I’m not particularly worried by this, although I admit that it once concerned me. You know what it’s like - you succeed big time at one thing and then feel the pressure to top it again and again to keep up the status. I’ve come to terms with why I felt that way though, and the personal shame and low self esteem that sat behind that attitude. I don’t feel any pressure to prove myself in this way anymore.
I write because it’s a core part of who I am. It’s how I understand the world and process it. Additionally - without meaning to flatter myself - I have a very quick, active mind that can swiftly turn to hyper anxiety if I’m not careful. My mind is constantly jumping ahead and working out the consequences of numerous actions and events. It imagines what might happen if “x” occurs and then spirals out of control. In short, it’s a survival machine. And the best way to slow that down is to write it out. Because of the way I’m wired, I’m able to write fast-paced, thrilling stories. That’s a gifting I have. If I don’t write, my gifting turns in on itself and becomes a problem. It’s like a muscle I need to exercise to stay healthy.
Some people don’t understand this and might even think I’m being dramatic. But stop and think about it. We all have idiosyncrasies that could become huge problems if we don’t develop a healthy way of working with them.
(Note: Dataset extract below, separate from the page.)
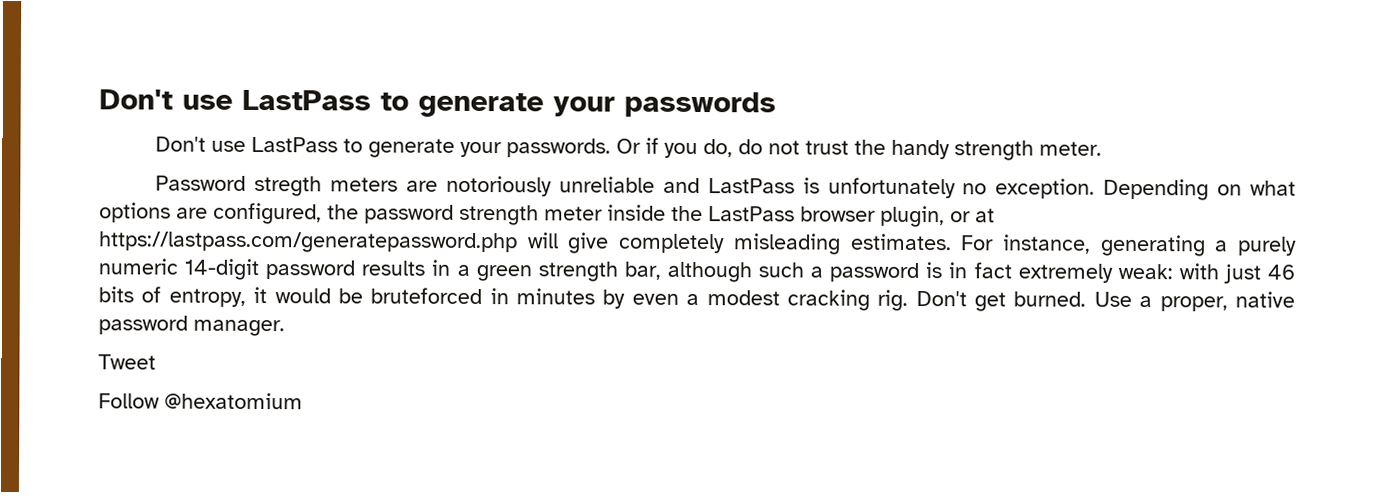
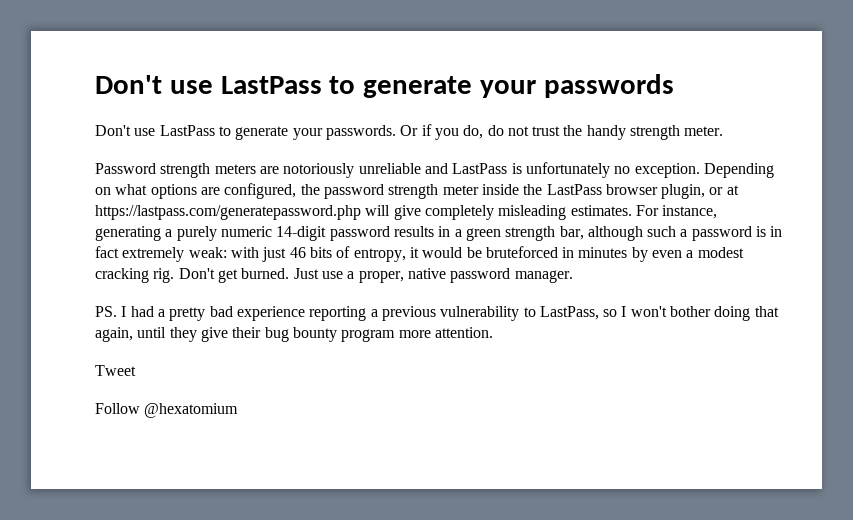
[254,175,323,197] stregth -> [160,163,211,178] strength
[1093,291,1132,307] Use -> [293,268,343,279] Just use
(285, 328) none -> [95,306,779,321] [95,327,493,342] // PS. I had a pretty bad experience reporting a previous vulnerability to LastPass, so I won't bother doing that again, until they give their bug bounty program more attention.

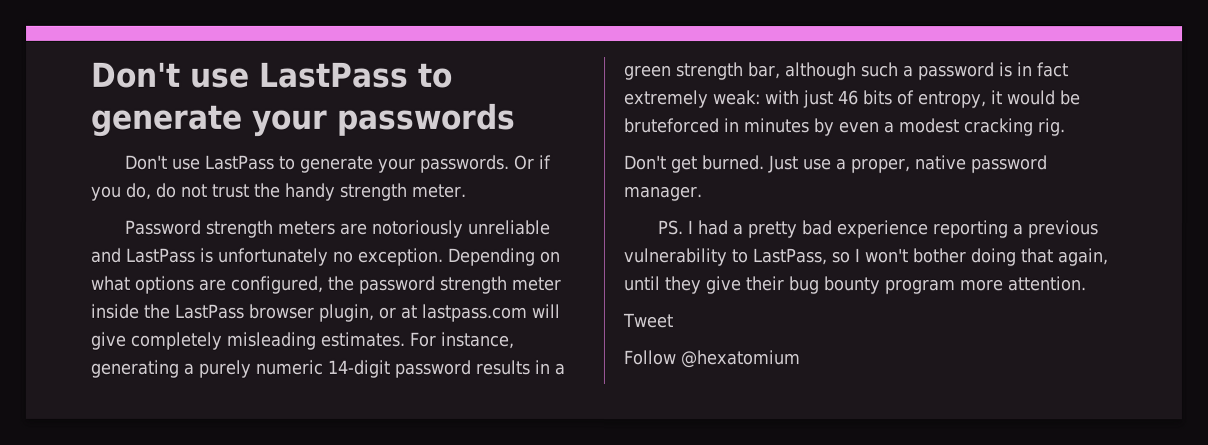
[95,205,361,220] https://lastpass.com/generatepassword.php -> [420,303,527,322] lastpass.com
(175, 275) none -> (1066, 127) //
So here I am, with another book nearly published and more on the way. And books will probably always be in my future, in some way or other.
I know that even if few people read my work, it’s doing some good in my immediate circles anyway, because it’s making me a healthier, more responsible person. And that does good to those around me.
But I hope that because you’ve taken a moment to read some of my story, you might consider reading more of it in one of my books. Take a trip, have an adventure - it’s on me this time.